If China has managed to avoid the worst of Asia's crisis so far, Zhu Rongji may be the reason. In 1993, as China's vice-premier, he saw a crisis in the making. Banks were lending recklessly. A property bubble was forming in major cities. And speculation was rife on the stock markets. In hindsight, these were problems plaguing many Asian economies. Zhu choked off credit and took over management of the central bank. If other bank officials didn't shape up, he warned, he'd "chop off their heads."

Even those who found Zhu's tactics heavy-handed then regard him as a visionary now. Named China's premier last March, Zhu, 69, has avoided devaluing the currency, a move that could trigger more turmoil across Asia. Instead, he hopes to stimulate China's economy by pumping $250 billion into public works this year alone. Zhu's associates call him The Boss. His detractors call him The Madman for pushing ahead with high-risk policies despite fierce opposition. These days, he is making enemies by trying to cut half of all civil service jobs.

Born in Hunan province, Zhu comes from humble beginnings. His parents died when he was young. Raised by an uncle, he studied electrical engineering at Qinghua University. Critical of Maoist economics, Zhu was twice branded a rightist and sent to the countryside for hard labor in the '50s and '70s.

But Zhu's star soared after Deng Xiaoping ushered in reforms. In 1988, he became Shanghai mayor and invested heavily to restore the city as China's business hub. A year later, Zhu calmed student protests with a televised address--a sharp contrast with the bloodbath in Beijing. As economic czar in the 1990s, he cooled China's overheated economy, improved the tax system, and started modernizing banks that had been doling out loans to favored state enterprises.

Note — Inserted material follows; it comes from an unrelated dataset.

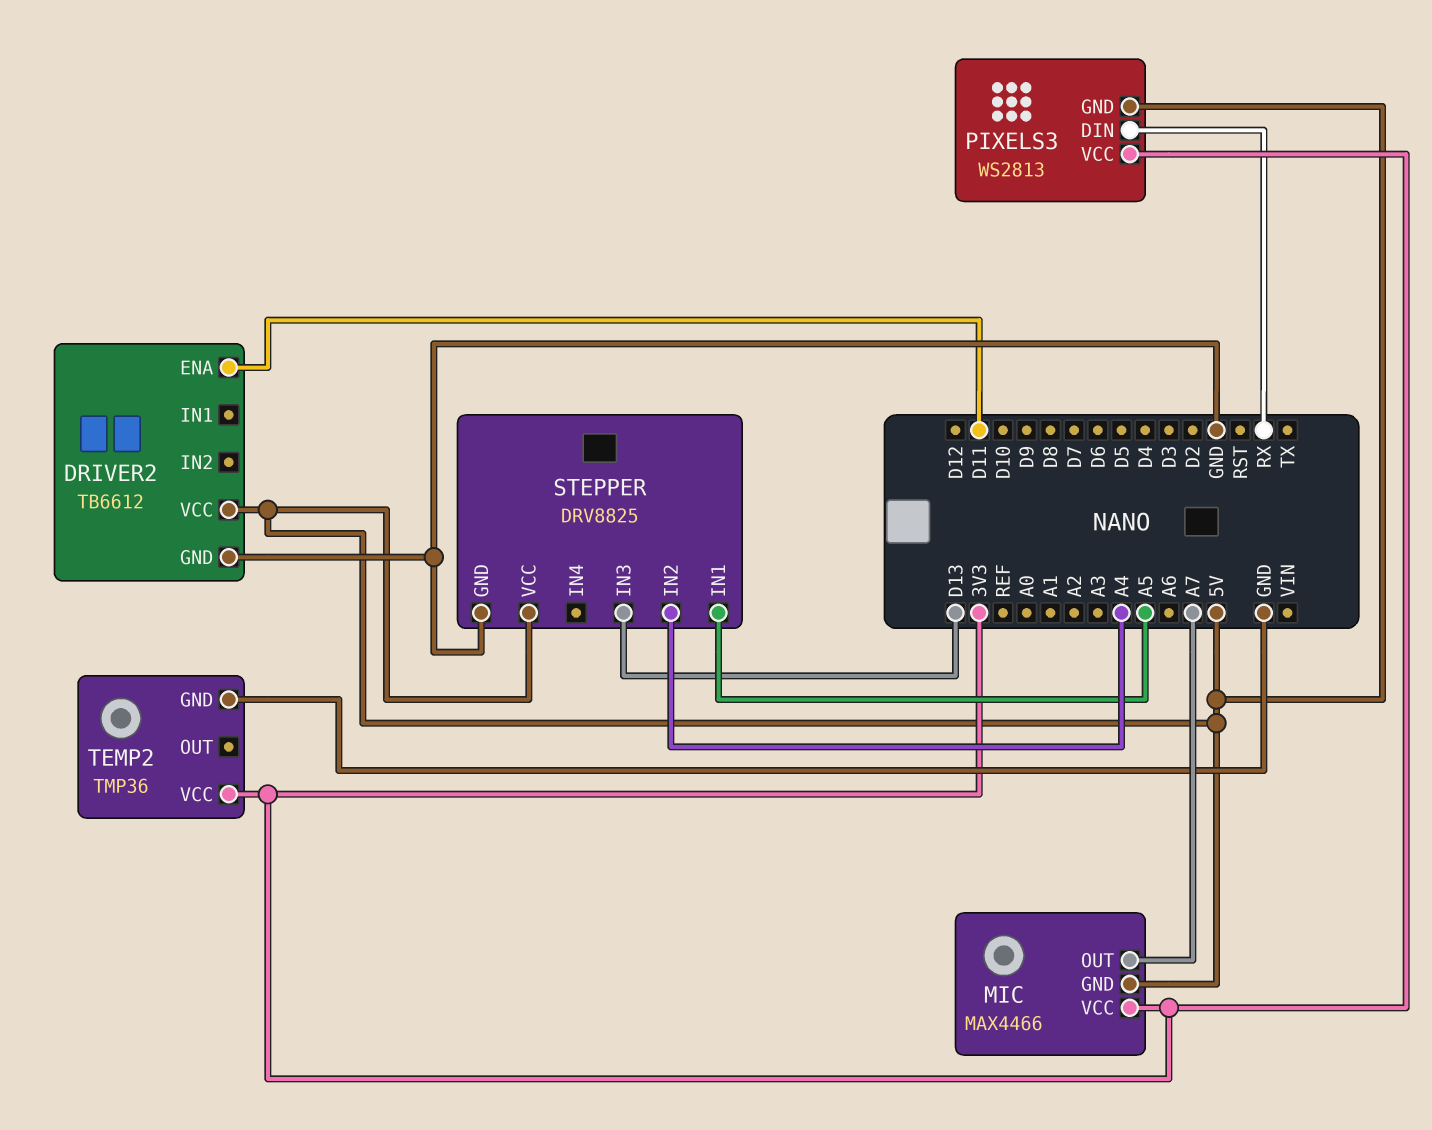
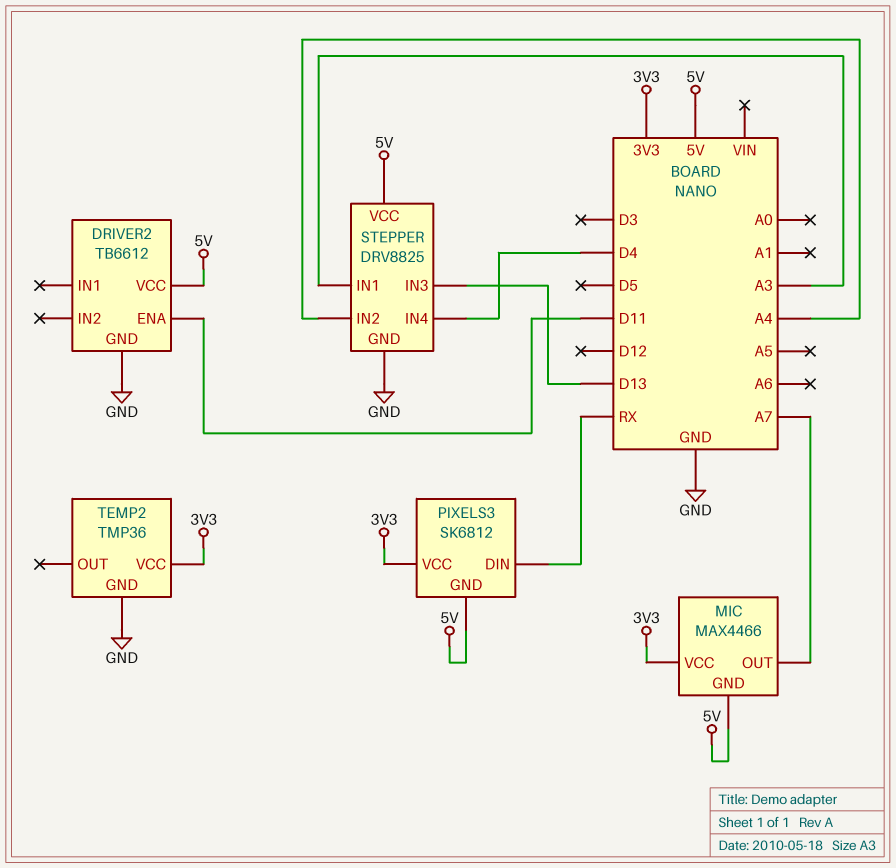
PIXELS3: WS2813 -> SK6812
STEPPER pin IN1: A5 -> A3
STEPPER pin IN4: none -> D4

Wherever Zhu travels, he speaks out on China's economic ills. One day, he's at a Beijing machine-tool factory to discuss worker layoffs, and the next, he's in Anhui province, urging grain companies to improve their services. Many analysts doubt he can meet his pledge to revamp the state sector and commercialize public housing in three years. And with China's rising unemployment, slowing foreign investment, and growing pressure to devalue because of the plunging yen, Zhu could come under attack again if he slips up. But thankfully for China, he has so far managed to stay on top.